- [TASK GOAL]:
Read the listing below and copy out every line that holds "English".

- [RECORD EXCERPTS]:
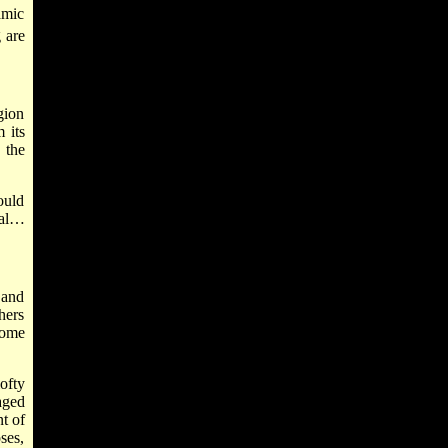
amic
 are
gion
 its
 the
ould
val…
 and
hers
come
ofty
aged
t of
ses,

==

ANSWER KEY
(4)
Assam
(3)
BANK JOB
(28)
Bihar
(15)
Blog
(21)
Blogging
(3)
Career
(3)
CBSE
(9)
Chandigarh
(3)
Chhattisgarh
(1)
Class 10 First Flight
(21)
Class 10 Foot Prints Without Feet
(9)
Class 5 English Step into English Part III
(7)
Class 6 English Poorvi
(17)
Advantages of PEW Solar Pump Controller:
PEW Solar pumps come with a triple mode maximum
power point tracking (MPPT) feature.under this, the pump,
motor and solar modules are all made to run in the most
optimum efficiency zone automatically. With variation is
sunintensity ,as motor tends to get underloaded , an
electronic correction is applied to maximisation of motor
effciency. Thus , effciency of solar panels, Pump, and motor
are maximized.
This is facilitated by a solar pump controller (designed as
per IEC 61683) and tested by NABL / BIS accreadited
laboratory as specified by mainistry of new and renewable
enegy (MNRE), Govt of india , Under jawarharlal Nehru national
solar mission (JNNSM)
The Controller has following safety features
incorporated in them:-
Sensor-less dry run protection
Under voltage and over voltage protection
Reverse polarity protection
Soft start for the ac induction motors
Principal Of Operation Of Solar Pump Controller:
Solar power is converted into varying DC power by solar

- [RESULT OF THE TASK]:
Class 5 English Step into English Part III
Class 6 English Poorvi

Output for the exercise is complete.